Der globale Konsum von Fleisch steigt weiter an

Tierquälerei, befinden Tierschutzorganisationen und Tierärzte. Karl Figuart von der Bundestierärztekammer beschreibt das blutige Prozedere: „Dem lebenden Tier werden die Federn ausgerissen, die zum Teil noch nicht reif sind. So werden auch Hautfetzen mitgenommen. Die Federkiele, die noch blutig sind und in der Haut feststecken, werden herausgerissen.“ Das Videomaterial des SOKO Tierschutz liefert die dazugehörigen Horrorbilder: Die Tiere werden unter schrecklichem Geschrei mit dem Kopf nach unten eingeklemmt und so lange gerupft, bis keine Federn mehr übrig sind. Dabei können die Gänse verletzt werden, Flügel- oder Beinbrüche sind keine Seltenheit. Offene Wunden werden ohne Narkose behelfsmäßig mit Küchengarn vernäht oder von den Rupfern ignoriert. Nicht wenige Tiere sterben beim Lebendrupf.

Alternativen zur Daune: Synthetik oder Pflanzenfaser

Wer sich am blutigen Geschäft mit den Daunen nicht beteiligen will, der sollte kritische Fragen schon beim Kauf neuer Daunenprodukte stellen.
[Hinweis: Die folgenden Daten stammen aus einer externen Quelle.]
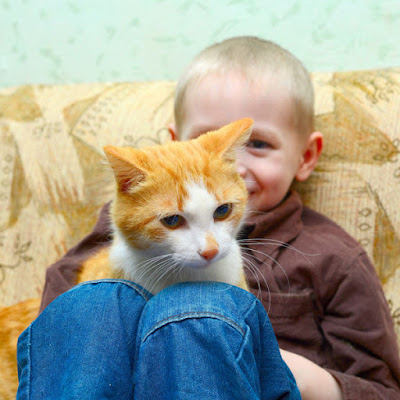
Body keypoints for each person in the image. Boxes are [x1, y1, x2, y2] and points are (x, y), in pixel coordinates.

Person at [19, 37, 400, 399]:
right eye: (205, 139)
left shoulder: (334, 256)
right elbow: (57, 320)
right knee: (92, 302)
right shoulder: (126, 220)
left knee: (197, 312)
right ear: (175, 143)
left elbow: (383, 390)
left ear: (305, 156)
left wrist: (301, 375)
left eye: (258, 143)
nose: (233, 165)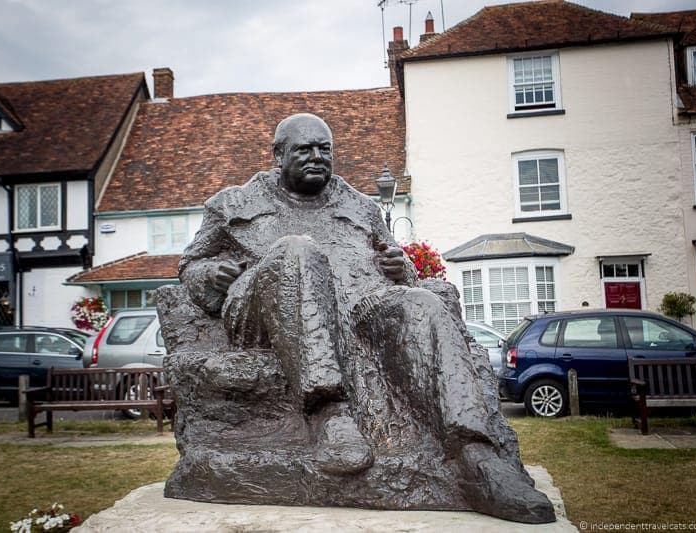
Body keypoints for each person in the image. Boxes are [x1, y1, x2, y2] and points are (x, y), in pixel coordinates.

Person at [178, 113, 554, 523]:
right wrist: (209, 275)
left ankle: (475, 455)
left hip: (359, 304)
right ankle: (330, 415)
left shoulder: (360, 206)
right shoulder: (233, 204)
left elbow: (398, 264)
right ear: (278, 154)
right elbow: (191, 266)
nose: (317, 157)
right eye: (305, 150)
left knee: (422, 303)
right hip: (266, 312)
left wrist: (401, 269)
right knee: (297, 250)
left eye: (325, 150)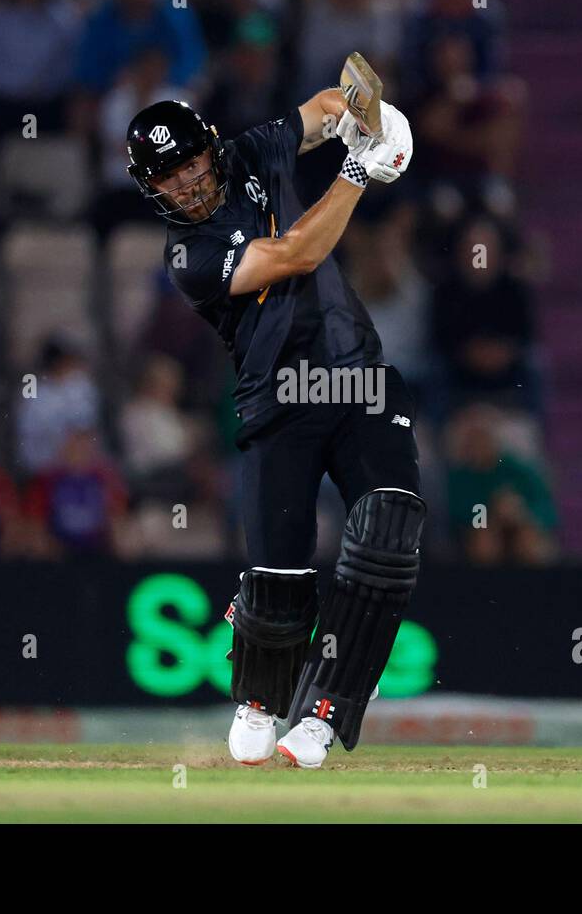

Vorsicht ist zum Beispiel bei Billigpreisen geboten, da Daunen aus ordentlichem Schlachtrupf grundsätzlich teurer sind, als die Lebendrupf-Ware. Bescheinigt der Hersteller außerdem die „hohe Qualität“ seiner Daunen, sollten Verbraucher ebenfalls hellhörig werden und gegebenenfalls vom Produzenten selbst Auskunft einfordern. Wer sich nicht sicher ist oder auf Daunendecken verzichten kann, dem rät die Albert Schweitzer Stiftung zu Lösungen aus Pflanzenfasern, beispielsweise Kapok. Die Tierschutzorganisation PETA plädiert dagegen für den Kauf synthetischer Stoffe. Diese seien nicht nur wärmer als Naturdaunen sondern auch robuster. Und vor allem: ethisch zu vertreten.